All Aboard: California State Railroad Museum

For some, museums can be boring, and typically, I fall into that category of society. However, and thanks for the AMC series Hell On Wheels, my husband and I decided to take the short drive up to Sacramento and check out the California State Railroad Museum.

If you have not seen Hell On Wheels (which is currently on Netflix), the premise is this: a Western television series about the construction of the First Transcontinental Railroad across the United States. For the majority of the series, it focuses on the beginning of the Union Pacific and the whirlwind of story lines between characters. About two-thirds through the series, they introduce Collis Huntington, and the Central Pacific, as a rival to Thomas Durant and his Union Pacific Railroad. In the final season, the Central Pacific becomes the main focus of the series, which is where my interest in the non-fictional parts of the story was peaked.

Being born and raised in Northern California, it was really interesting to see towns like Sacramento, San Francisco, and even my favorite mountain town, Truckee, be such a major part of of our countries history. When I then realized that it was only a 30 minute drive to the California State Railroad Museum, I knew I had to go and see what it was all about.

The Gov. Stanford
via [source link]

Exploring the three story layout you encounter either replicas, or refurbished original, locomotives, all of which played a role in the railroads history, from the beginning to present time. One in particular is The Gov. Stanford. This locomotive was the one to pull the Central Pacific’s first excursion, revenue freight, and scheduled passenger train, as well as being a crucial part of the construction of the Central Pacific over the Sierra Nevada (which was also a big part of Hell On Wheels season 5!) There were also a couple exhibits of what the train cars felt like when in motion. Walking through the slim walkways, it took every bit of my balance not to have to grab onto the wall with each shake. It was also amazing to see how they basically fit all the amenities of a hotel (kitchen/dining, bedroom with attached washroom) all on a train car!

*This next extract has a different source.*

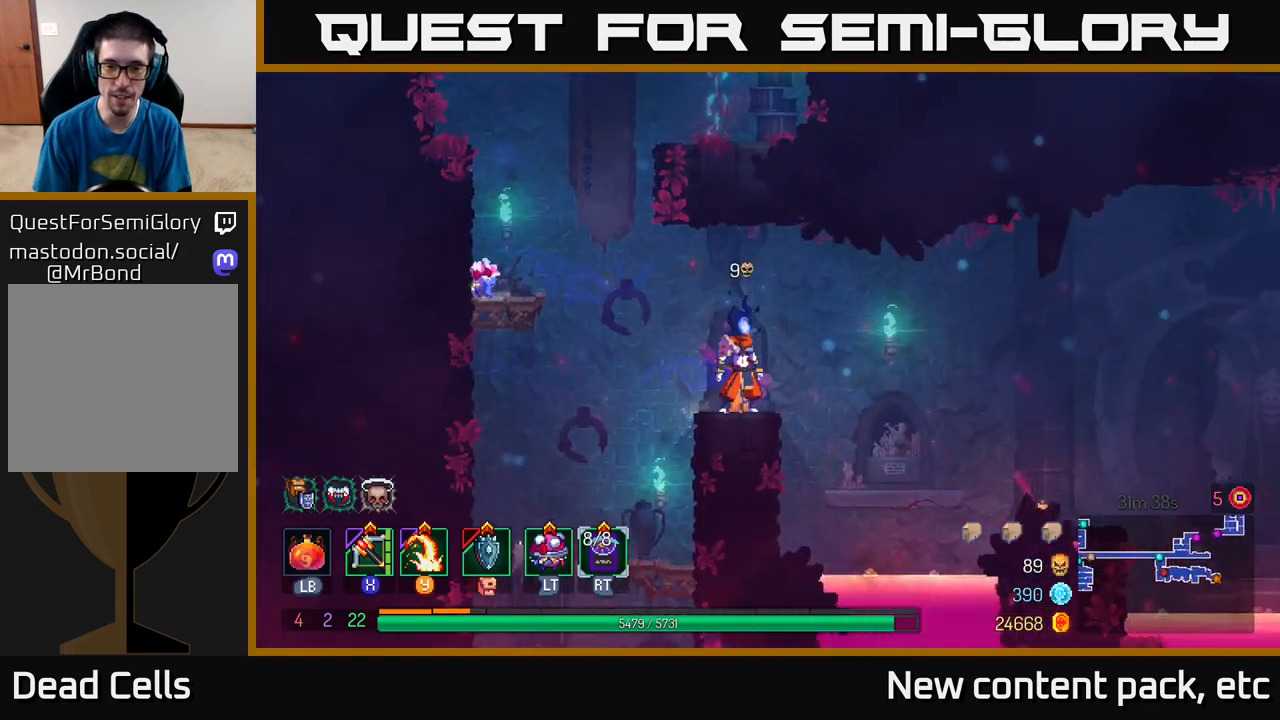
{"buttons": [], "left_stick": "right", "right_stick": "center", "events": [[67, "left_stick", "right"], [150, "A", "down"], [267, "A", "up"]]}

Nowadays this may not seem like a huge accomplishment, but to think they made all this work in that era is impressive.

One of the final exhibits was, “The Last Spike”. The museum has one of the four ceremonial golden spikes on display that were used to join the First Transcontinental Railroad by connecting the Union Pacific and the Central Pacific in the Utah territory in 1869. It is engraved with the names who were involved with both railroads along with the date of the ceremony. There was also a painting of the ceremony itself hanging on the opposite wall of the golden spike.

Whether you’re a history buff or not, and are in the Sacramento (California) area, I think the California State Railroad Museum is definitely worth checking out. And if you are no where close to Sacramento, I bet there are some historical sites/places you could visit to learn a little more about the area you live, or grew up in. It never hurts to explore…


This post does not include affiliated links. The opinions expressed here represent my own and are not in promotion for a certain company and/or product.